*** Opening Text segment ***
To LUGNET HomepageTo LUGNET News HomepageTo LUGNET Guide Homepage
 Help on Searching
 
Post new message to lugnet.faqOpen lugnet.faq in your NNTP NewsreaderTo LUGNET News Traffic PageSign In (Members)
 FAQ / 63
62  |  64
Subject: 
FAQ data format possibilities
Newsgroups: 
lugnet.faq
Date: 
Fri, 23 Apr 1999 21:22:09 GMT
Viewed: 
1957 times
  
In lugnet.faq, jsproat@geocities.com (Sproaticus) writes:
Jacob Sparre Andersen wrote:
Todd Lehman (lehman@javanet.com) wrote:
For example, maybe one file for each question, formatted like so:

   Newsgroups: [list of newsgroups (wildcards permitted) that this question
                and its answer would appear in]
   Subject: [this is the question]
   Category: [named section; further modifies section implied by newsgroup]

Also:
       Subcategory: [subcategory depth 1]
       Subcategory: [subcategory depth 2]
etc.

Plus, some kind of tags at the beginning and ending of each FAQ entry would
make parsing it much easier IMO.

Separate files would make it even easier to parse.  Also easier for editing,
maintenance, and division of labor.  Plenty simple to organize the
individual translations using ISO 639 suffixes too, just like webpages,
because then you can 'grep' and 'ls' and 'wc' and all sorts of other fun
things on them.

BTW, something like this would be nice for a file structure:

   .../faq/lugnet/market/auction/awareness/1.en.faq
   .../faq/lugnet/market/auction/awareness/2.en.faq
      :
   .../faq/lugnet/market/auction/preparation/1.en.faq
   .../faq/lugnet/market/auction/preparation/2.en.faq
      :
   .../faq/lugnet/market/shipping/packing/1.en.faq
   .../faq/lugnet/market/shipping/packing/2.en.faq
      :
   .../faq/lugnet/market/shipping/general/1.en.faq
   .../faq/lugnet/market/shipping/general/2.en.faq
      :
   .../faq/lugnet/market/shipping/carriers/1.en.faq
   .../faq/lugnet/market/shipping/carriers/2.en.faq
      :

Advantages of this file structure:

- Clean, simple, and extremely portable.
*** Closing Text segment ***
# Work task 1
Show each line of the records that contains the string "Lord", treating uppercase and lowercase letters as different.
The FAQ thread has no connection to the records.
*** Opening Dataset entries ***
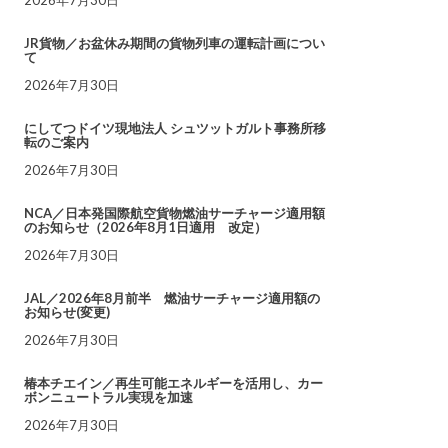
JR貨物／お盆休み期間の貨物列車の運転計画につい
て
2026年7月30日
にしてつドイツ現地法人 シュツットガルト事務所移
転のご案内
2026年7月30日
NCA／日本発国際航空貨物燃油サーチャージ適用額
のお知らせ（2026年8月1日適用 改定）
2026年7月30日
JAL／2026年8月前半 燃油サーチャージ適用額の
お知らせ(変更)
2026年7月30日
椿本チエイン／再生可能エネルギーを活用し、カー
ボンニュートラル実現を加速
2026年7月30日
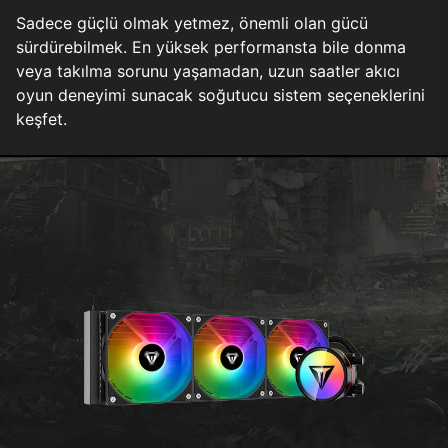
Sadece güçlü olmak yetmez, önemli olan gücü
sürdürebilmek. En yüksek performansta bile donma
veya takılma sorunu yaşamadan, uzun saatler akıcı
oyun deneyimi sunacak soğutucu sistem seçeneklerini
keşfet.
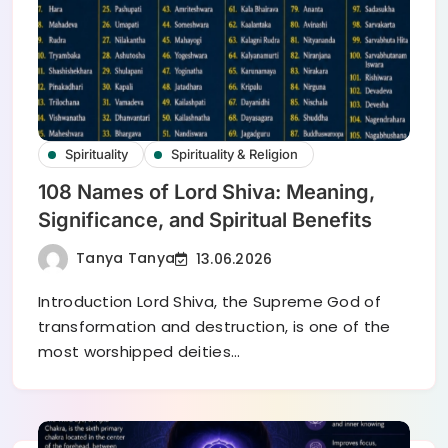
Spirituality
Spirituality & Religion
108 Names of Lord Shiva: Meaning,
Significance, and Spiritual Benefits
Tanya Tanya
13.06.2026
Introduction Lord Shiva, the Supreme God of
transformation and destruction, is one of the
most worshipped deities…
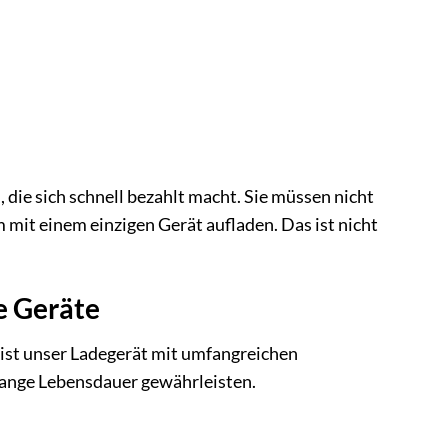
 die sich schnell bezahlt macht. Sie müssen nicht
 mit einem einzigen Gerät aufladen. Das ist nicht
re Geräte
b ist unser Ladegerät mit umfangreichen
lange Lebensdauer gewährleisten.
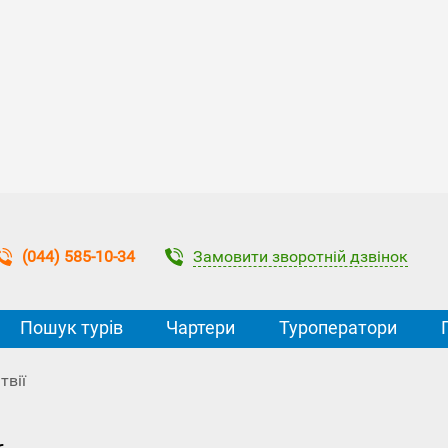
Замовити зворотній дзвінок
(044) 585-10-34
Пошук турів
Чартери
Туроператори
твії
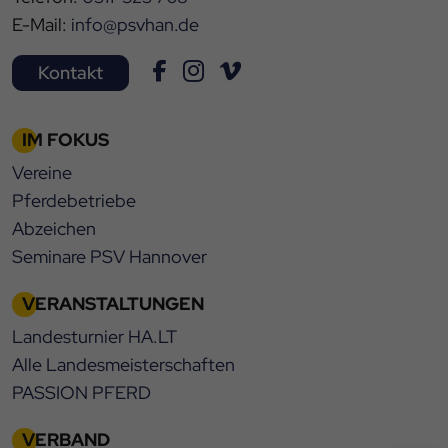
E-Mail:
info@psvhan.de
Kontakt
IM FOKUS
Vereine
Pferdebetriebe
Abzeichen
Seminare PSV Hannover
VERANSTALTUNGEN
Landesturnier HA.LT
Alle Landesmeisterschaften
PASSION PFERD
VERBAND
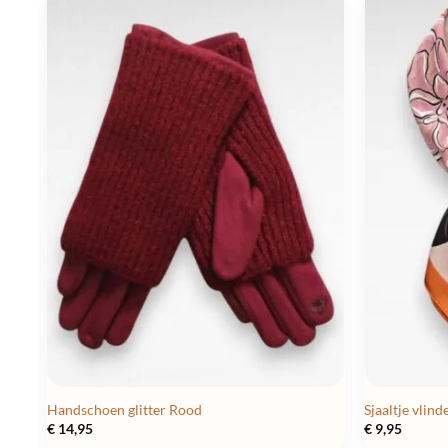
Handschoen glitter Rood
Sjaaltje vlind
€
14,95
€
9,95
*** Closing Dataset entries ***
# Work task 2
List every name that the FAQ thread encloses in single quotation marks.

# Written answer 1
108 Names of Lord Shiva: Meaning,
Introduction Lord Shiva, the Supreme God of

# Written answer 2
grep
ls
wc